Most readers know Cheryl Strayed as the author of the mega-bestseller Wild, her memoir of hiking more than a thousand miles on the Pacific Coast Trail alone, which was later made into a movie featuring Reese Witherspoon. Strayed is also the kind and compassionate voice behind "Dear Sugar," an advice column that addresses life's big questions. Lately, she's also been writing fiction.

In her Amazon Original Story, The Telling, Strayed tells the story of a woman coming to terms with the baby she gave up for adoption. The story is part of a larger series called Out of Line that Amazon Original Stories describes as "an incisive collection of funny, enraging, and hopeful stories of women’s empowerment and escape." 
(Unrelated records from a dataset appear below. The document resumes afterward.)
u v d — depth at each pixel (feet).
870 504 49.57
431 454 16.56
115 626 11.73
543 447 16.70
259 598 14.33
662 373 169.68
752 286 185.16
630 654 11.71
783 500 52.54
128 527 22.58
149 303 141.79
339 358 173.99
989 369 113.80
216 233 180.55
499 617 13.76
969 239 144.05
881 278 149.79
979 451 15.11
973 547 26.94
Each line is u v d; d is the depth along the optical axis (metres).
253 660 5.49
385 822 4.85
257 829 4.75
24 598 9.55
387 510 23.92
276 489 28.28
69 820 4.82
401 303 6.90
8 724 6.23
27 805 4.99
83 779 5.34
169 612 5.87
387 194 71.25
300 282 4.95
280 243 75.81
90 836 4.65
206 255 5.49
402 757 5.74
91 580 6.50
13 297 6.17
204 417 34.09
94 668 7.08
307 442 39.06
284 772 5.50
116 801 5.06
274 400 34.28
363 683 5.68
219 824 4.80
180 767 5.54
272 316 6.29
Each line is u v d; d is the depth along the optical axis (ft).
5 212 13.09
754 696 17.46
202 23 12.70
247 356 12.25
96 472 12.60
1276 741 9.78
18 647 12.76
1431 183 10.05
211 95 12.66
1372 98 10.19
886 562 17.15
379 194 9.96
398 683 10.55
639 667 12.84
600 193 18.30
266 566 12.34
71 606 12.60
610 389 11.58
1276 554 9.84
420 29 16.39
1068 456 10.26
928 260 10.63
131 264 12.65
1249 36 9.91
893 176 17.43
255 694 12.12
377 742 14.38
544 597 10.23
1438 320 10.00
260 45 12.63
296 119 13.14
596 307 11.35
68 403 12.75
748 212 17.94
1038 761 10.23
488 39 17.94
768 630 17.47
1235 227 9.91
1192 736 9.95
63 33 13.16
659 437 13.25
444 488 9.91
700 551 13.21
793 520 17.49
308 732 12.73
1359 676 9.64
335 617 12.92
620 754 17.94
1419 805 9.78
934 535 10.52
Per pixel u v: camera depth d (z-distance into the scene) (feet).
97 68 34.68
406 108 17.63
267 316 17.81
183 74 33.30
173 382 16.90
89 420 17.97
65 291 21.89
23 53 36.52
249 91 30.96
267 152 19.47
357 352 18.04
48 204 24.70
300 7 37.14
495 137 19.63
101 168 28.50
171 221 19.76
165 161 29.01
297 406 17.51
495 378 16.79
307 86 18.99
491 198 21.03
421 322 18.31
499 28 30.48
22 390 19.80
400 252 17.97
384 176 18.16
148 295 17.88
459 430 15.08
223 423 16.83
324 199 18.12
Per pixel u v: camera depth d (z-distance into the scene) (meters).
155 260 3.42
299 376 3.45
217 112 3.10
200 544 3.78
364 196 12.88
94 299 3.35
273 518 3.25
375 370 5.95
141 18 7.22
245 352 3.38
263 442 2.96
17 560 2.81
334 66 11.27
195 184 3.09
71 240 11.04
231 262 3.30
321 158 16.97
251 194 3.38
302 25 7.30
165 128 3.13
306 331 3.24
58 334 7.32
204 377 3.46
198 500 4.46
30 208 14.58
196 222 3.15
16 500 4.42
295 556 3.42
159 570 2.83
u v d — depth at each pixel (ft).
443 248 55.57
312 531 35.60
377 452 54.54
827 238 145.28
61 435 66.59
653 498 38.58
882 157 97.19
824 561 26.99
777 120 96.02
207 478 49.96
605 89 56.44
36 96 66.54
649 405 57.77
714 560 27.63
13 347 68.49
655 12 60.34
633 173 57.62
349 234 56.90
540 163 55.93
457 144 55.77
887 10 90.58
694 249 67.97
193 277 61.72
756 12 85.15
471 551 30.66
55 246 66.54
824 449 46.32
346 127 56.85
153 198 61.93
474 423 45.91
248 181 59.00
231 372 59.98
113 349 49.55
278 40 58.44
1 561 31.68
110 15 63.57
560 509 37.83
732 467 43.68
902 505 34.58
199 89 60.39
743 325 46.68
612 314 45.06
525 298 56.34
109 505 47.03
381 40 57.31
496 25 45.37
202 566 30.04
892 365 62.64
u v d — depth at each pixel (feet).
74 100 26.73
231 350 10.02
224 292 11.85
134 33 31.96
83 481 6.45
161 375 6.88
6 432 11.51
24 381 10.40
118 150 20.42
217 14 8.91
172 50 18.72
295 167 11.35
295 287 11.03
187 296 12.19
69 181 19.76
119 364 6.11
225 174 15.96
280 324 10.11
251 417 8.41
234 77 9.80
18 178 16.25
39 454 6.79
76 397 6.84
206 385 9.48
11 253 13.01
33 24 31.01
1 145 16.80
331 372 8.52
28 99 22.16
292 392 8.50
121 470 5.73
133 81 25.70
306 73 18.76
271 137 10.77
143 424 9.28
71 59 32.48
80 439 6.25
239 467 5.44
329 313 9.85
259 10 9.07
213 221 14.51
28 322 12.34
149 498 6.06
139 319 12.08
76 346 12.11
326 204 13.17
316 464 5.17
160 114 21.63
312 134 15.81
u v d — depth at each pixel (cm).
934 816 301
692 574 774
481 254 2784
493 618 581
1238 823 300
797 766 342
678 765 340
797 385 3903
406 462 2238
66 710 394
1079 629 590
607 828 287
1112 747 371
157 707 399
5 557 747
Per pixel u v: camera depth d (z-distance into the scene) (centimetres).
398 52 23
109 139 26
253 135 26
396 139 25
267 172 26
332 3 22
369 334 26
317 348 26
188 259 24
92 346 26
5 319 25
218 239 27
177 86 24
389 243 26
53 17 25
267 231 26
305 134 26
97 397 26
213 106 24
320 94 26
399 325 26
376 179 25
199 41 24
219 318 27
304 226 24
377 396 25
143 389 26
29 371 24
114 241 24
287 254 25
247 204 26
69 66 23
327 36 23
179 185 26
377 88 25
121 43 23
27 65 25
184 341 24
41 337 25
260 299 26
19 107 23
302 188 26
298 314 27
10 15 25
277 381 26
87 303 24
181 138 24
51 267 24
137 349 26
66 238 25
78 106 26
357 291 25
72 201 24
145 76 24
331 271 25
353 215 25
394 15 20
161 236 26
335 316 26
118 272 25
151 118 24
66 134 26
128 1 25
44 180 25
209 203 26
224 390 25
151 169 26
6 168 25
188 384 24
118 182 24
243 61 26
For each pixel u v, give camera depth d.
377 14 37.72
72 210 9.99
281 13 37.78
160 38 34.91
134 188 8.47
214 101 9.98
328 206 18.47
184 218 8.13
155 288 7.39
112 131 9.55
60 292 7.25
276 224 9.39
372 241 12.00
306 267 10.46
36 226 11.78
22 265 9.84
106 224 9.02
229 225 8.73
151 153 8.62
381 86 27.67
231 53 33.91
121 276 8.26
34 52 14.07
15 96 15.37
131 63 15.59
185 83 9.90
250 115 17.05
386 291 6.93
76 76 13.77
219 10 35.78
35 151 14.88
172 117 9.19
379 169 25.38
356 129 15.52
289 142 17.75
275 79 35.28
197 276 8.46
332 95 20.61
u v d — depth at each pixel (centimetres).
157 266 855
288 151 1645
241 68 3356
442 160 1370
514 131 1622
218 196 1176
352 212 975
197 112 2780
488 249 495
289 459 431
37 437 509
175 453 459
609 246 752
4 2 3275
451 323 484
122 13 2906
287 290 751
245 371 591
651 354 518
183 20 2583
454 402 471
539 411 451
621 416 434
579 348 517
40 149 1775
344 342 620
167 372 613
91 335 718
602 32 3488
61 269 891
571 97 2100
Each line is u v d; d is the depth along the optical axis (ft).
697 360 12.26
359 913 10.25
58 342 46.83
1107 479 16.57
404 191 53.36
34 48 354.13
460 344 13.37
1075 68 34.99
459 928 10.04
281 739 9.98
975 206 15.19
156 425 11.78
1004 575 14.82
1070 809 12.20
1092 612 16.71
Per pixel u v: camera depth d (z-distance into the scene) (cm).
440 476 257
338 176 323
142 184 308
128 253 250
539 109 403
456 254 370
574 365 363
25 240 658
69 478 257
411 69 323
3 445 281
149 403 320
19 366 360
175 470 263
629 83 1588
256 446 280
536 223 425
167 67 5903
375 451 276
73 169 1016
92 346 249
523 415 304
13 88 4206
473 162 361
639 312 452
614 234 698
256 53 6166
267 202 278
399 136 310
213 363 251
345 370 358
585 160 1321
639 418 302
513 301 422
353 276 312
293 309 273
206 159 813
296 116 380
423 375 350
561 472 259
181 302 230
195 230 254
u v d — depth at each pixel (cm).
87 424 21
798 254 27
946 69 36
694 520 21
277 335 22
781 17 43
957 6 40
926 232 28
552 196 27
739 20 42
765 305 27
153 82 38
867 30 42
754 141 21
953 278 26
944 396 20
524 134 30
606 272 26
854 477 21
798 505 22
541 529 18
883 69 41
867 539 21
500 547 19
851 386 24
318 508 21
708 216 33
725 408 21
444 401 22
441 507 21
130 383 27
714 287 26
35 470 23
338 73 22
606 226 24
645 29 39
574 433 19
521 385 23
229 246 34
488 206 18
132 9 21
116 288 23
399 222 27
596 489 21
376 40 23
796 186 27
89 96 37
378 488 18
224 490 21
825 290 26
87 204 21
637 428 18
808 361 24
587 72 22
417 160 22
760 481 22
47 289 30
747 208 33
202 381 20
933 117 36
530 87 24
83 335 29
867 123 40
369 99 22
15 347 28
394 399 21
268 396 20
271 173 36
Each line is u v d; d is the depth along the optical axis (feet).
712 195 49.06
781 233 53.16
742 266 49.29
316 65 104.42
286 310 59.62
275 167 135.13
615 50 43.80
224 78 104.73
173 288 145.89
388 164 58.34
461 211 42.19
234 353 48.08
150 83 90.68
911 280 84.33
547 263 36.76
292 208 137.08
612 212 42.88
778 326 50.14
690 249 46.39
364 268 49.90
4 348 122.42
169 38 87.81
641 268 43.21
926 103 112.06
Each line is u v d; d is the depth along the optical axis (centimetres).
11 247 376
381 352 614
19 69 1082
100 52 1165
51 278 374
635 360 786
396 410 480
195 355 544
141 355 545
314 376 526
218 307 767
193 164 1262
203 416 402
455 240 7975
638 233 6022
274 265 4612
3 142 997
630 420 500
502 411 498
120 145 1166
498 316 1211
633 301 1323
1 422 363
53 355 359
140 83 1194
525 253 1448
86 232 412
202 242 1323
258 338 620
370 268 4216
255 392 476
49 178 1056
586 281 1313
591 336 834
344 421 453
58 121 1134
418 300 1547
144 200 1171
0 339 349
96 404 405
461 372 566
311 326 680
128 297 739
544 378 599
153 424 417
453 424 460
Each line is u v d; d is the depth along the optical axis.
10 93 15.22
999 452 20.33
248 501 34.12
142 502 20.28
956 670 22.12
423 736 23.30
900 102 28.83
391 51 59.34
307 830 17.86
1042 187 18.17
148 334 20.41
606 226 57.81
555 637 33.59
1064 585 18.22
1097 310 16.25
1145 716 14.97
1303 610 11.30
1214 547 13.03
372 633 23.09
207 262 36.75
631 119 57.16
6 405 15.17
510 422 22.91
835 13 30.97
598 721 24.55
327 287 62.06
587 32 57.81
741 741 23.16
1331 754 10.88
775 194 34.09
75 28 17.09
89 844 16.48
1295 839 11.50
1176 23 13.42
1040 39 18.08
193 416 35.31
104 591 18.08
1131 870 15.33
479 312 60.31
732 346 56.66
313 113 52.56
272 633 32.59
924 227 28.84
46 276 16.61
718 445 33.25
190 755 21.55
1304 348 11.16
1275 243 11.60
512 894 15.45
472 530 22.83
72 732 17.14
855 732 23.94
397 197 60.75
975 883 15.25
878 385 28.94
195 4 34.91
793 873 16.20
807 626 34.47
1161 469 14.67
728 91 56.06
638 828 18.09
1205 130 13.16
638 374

We asked the bestselling Cheryl Strayed what she's read and loved this year:


The Undocumented Americans by Karla Cornejo Villavicencio 

Karla Cornejo Villavicencio writes about being undocumented in America with so much intelligence, heart, love, and rage, I felt as if this book was burning in my hands as I read it. One part memoir, one part reportage, one part searing indictment of our cruel and inhumane immigration system, it’s an extraordinary, important book.


World of Wonders: In Praise of Fireflies, Whale Sharks, and Other Astonishments by Aimee Nezhukumatathil

This beautiful collection of essays by the poet Aimee Nezhukumatathil is so many glorious things: a tender coming-of-age memoir, a fascinatingly intimate portrait of the natural world, and an illuminating exploration of race, motherhood, and identity. It’s gorgeously illustrated by Fumi Nakamura.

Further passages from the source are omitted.